Planning the next research project is one of the moments of creativity that scientists probably enjoy the most. An idea, then the project takes form, and finally a series of crucial experiments materialises. Enthusiasm and ambition however need to take into account the existing literature and eventually a very simple question emerges: has this been already done? Researchers know well how to navigate the literature to find an answer, and focus their attention on those related studies that may compromise the impact of the nascent project1. On the other hand, the very same literature search may provide a confirmation — the lack of similar experiments — and the motivation to put the new idea into practice.

While digging into the literature, we occasionally encounter very old articles, which represented a turning point for a discipline. The relevance of such literature for a new article is certainly variable; different bibliometric studies have tried to estimate how frequently contemporary publications refer to older articles, coming to different conclusions2. Independently of trends in the number of recent citations, classic literature gives an invaluable contribution to modern science, not only from a pedagogical point of view: in fact, it provides the scale to appreciate the progress and level of advance of a given field.

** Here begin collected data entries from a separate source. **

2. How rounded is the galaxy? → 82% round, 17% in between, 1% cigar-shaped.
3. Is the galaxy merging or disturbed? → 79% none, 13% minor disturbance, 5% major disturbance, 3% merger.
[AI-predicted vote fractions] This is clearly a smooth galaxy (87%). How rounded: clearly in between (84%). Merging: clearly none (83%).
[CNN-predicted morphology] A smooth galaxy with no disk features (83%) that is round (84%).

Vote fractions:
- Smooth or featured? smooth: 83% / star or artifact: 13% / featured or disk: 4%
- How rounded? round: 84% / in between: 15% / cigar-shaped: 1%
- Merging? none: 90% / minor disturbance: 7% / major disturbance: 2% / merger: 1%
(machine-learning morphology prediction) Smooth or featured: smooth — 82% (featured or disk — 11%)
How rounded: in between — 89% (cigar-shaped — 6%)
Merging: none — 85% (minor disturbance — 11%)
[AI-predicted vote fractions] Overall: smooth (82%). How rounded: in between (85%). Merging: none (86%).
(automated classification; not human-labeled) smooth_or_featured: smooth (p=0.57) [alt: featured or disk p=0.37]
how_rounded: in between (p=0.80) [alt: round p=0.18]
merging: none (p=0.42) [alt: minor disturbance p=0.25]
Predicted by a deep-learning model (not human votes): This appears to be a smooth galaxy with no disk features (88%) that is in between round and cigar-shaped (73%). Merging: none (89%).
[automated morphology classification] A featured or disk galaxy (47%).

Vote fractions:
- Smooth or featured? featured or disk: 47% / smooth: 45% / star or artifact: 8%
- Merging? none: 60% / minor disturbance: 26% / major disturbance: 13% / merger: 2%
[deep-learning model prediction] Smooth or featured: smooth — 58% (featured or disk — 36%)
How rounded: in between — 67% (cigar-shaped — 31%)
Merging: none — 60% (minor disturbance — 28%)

Classic literature gives an invaluable contribution to modern science, not only from a pedagogical point of view: in fact, it provides the scale to appreciate the progress and level of advance of a given field

In this spirit, this issue of Nature Catalysis features a small collection of retro News & Views articles — a format that has been used at times by other Nature journals3 — that retrospectively analyse important advances in the history of catalysis research. Following the style of our traditional News & Views articles, they spotlight publications that have played a major role in the development of a discipline, by filling important gaps in the knowledge of a scientific community at a given time, or opening up unexpected possibilities in a field.

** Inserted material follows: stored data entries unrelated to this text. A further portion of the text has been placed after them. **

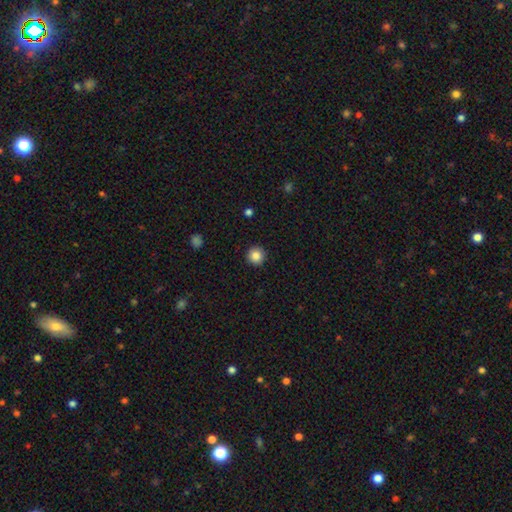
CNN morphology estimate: Smooth or featured?
  - smooth: 86% *
  - star or artifact: 10%
  - featured or disk: 4%
How rounded?
  - round: 96% *
  - in between: 3%
  - cigar-shaped: 1%
Merging?
  - none: 92% *
  - minor disturbance: 5%
  - major disturbance: 2%
  - merger: 1%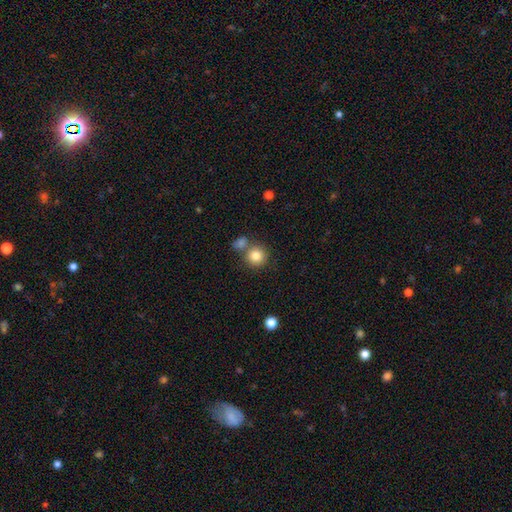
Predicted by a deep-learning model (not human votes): This is clearly a smooth galaxy (83%). How rounded: clearly round (91%). Merging: likely none (66%).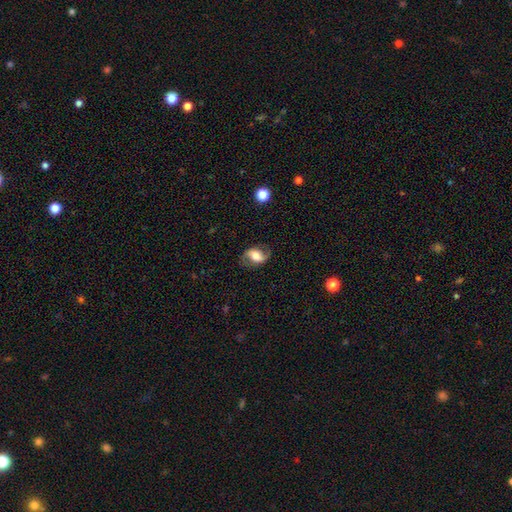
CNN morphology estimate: This is possibly a featured or disk galaxy (56%). It is clearly not viewed edge-on (95%). Bar: marginally weak (38%, tied with no). Spiral arm pattern: clearly yes (86%). Central bulge: marginally large (38%). Merging: likely none (73%).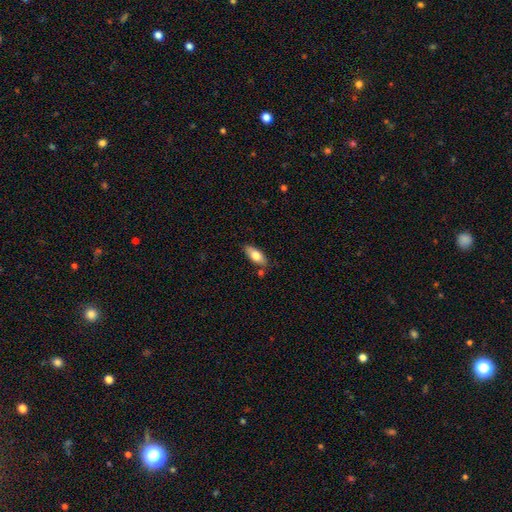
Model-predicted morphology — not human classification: This appears to be a smooth galaxy with no disk features (73%) that is in between round and cigar-shaped (80%). Merging: none (78%).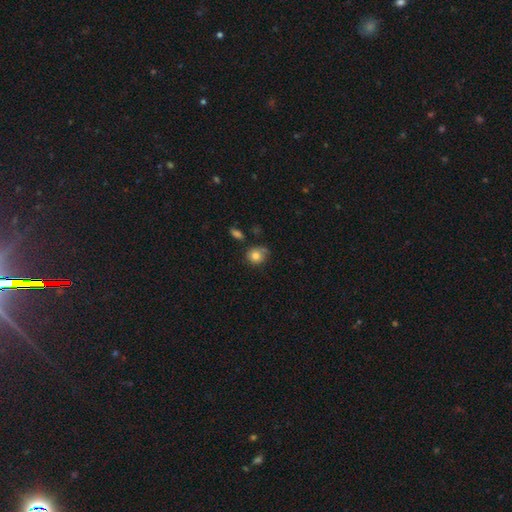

The small selection presented in these pages certainly does not do justice to the abundance of literature that makes up the foundation of today’s catalysis research. The large variety and diversity of articles that have contributed to the basic principles of mechanistic analysis over the years — no matter whether for catalytic nanoparticles or enzymes — or defined the kinetics of industrially relevant processes, makes any choice somewhat arbitrary. We placed our attention on some of the older literature we have encountered more frequently when assessing incoming submissions and completed the series with topics of interest to the editorial office. On balance, the chosen manuscripts qualitatively map the areas that have been most represented at Nature Catalysis since its launch.

Raffaella Buonsanti talks us through the work of Hori and colleagues who in 1986 identified the ability of copper to catalyse the electrochemical reduction of carbon dioxide into ethylene4. The field of electrocatalysis has been flourishing in recent years and the attention on methods for the valorization of CO2 has grown considerably stimulated by the need of practical solutions for the recycling of this prevalent greenhouse gas. In this context, copper remains the metal of choice due to its unique ability to catalyse the formation of C–C bonds, thereby allowing access to value-added CO2-based products.

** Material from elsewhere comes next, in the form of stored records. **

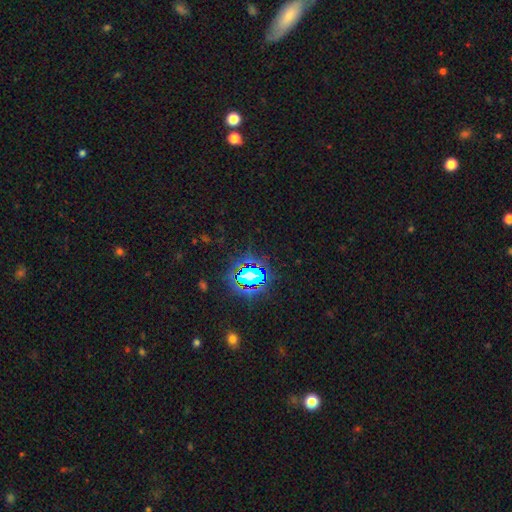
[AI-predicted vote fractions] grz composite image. It shows a star or artifact, not a galaxy (77%).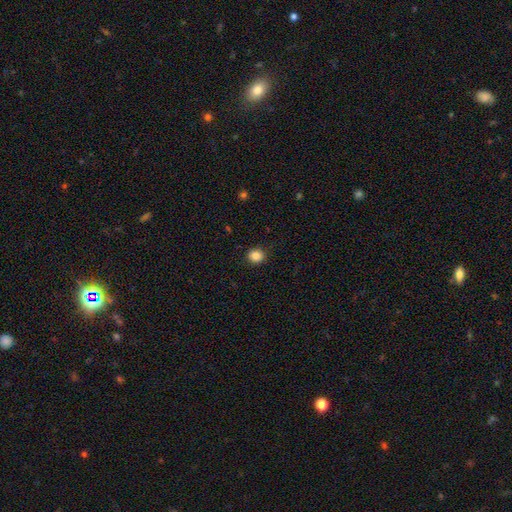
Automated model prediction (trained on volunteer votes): Overall: smooth (85%). How rounded: round (85%). Merging: none (91%).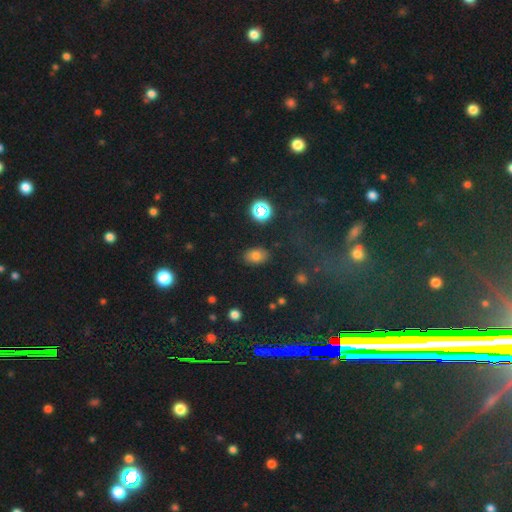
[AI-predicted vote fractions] smooth 77%, star or artifact 14%, featured or disk 9%. Down the decision tree: how rounded — in between (81%); merging — none (85%).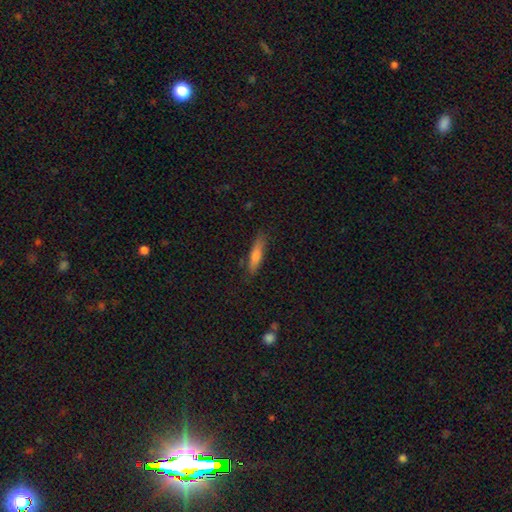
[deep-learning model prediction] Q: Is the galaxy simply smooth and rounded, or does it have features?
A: smooth — 71%.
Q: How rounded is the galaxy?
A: cigar-shaped — 79%.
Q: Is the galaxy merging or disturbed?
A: none — 82%.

Recovering atmospheric carbon in an attempt to mimic photosynthesis has been keeping scientists busy for many years, but certainly not more than the related idea of converting water into hydrogen and oxygen with the help of light. Elizabeth Gibson revisits the 1972 discovery by Fujishima and Honda5, where they reported the ability of titanium dioxide to function as a photoanode for the splitting of water. This contribution represents a milestone in the area of solar fuels and after fifty years still receives attention on social media6.

Ammonia synthesis via the Haber–Bosch process is a very mature industrial technology, which plays a central role in the production of nitrogen fertilizers. While the process has been deployed since the beginning of the twentieth century, its full mechanistic picture remained elusive until the 70s. Ping Chen and Jianping Guo explore the journey that brought Gerhard Ertl and colleagues to unravel the details of ammonia synthesis on iron catalysts7. Those findings represent a textbook example of mechanistic studies in heterogeneous catalysis, and still inspire the latest research efforts in the area, which are aimed at the development of superior catalysts for ammonia activation under milder conditions.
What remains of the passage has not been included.